Bias arises sometimes because men have been used as the normative standard in medical research. So a complaint by a woman may be unrecognized due to different symptoms, or may be untreated or treated inappropriately. Many ailments, especially attendant on older women, receive if not unequal treatment, unequal attention. There is also a pervading attitude of many physicians about women's complaints that can lead to misdiagnosis where the woman is perceived as suffering from a psychological rather than physical problem. While the medical profession remains male-dominated, a gender slant in inevitable.
Bernadine Healy, a cardiologist and the director of the USA National Institute of Health, called the presumably inadvertent sex bias the "Yentl syndrome" – after the famous I.B. Singer story. Just as the girl, Yentl, had to masquerade as a man to get an education, so a woman has to experience a full-scale heart attack like a man before she can get equal treatment.
Two recent studies showed that doctors treated women with heart disease less aggressively than they treated men – even though in the women the disease tended to be further advanced. The women were half as likely to undergo cardiac catheterization and much less likely to have bypass surgery or a procedure to unclog blocked arteries. There is also very little good information on treated hypertension in women. A recent review of several major studies found that treatments that work for men may be ineffective or even harmful for white (though not black) women. Women seem to suffer from clinical depression more often than men, but the research on anti-depressants was initially done only with men. Now there is evidence that the effects of some anti-depressants vary during the menstrual cycle, which means that a dosage can be too high at some times and too low at others. Osteoporosis, 90% of whose suffers are women, and general frailty of the elderly are other poorly researched areas.

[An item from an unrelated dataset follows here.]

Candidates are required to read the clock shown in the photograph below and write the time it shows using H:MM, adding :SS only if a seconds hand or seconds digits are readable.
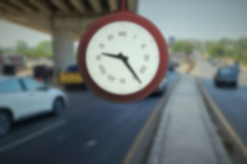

Medical notes often say more about the medical profession's perception of women than about their actual state of health. Many doctors have inherited a model of mental health that is curiously at odds with their perception of women. Women are socialized to develop certain traits – passivity, self-denial, over-emotionalism – and these are associated with certain psychological conditions, leading to such labels as the "neurotic mother". At the same time, a woman who does not develop these traits will also be seen as odd because her behaviour is inappropriate to her gender, making the assertive woman an "aggressive trouble-maker". Doctors have developed their own euphemisms so that they can talk to each other while the patient is listening: thus for "frequently raised the problem" read "hypochondriac"; "very concerned" equals "obsessive".
I'm not sure that my decision to have a mastectomy rather than a lumpectomy or chemotherapy was either rational or wise. The surgeon tried to flesh out my option. But he was rather formidable and I was terrified. I was embarrassed at being so emotional and about not being able to decide.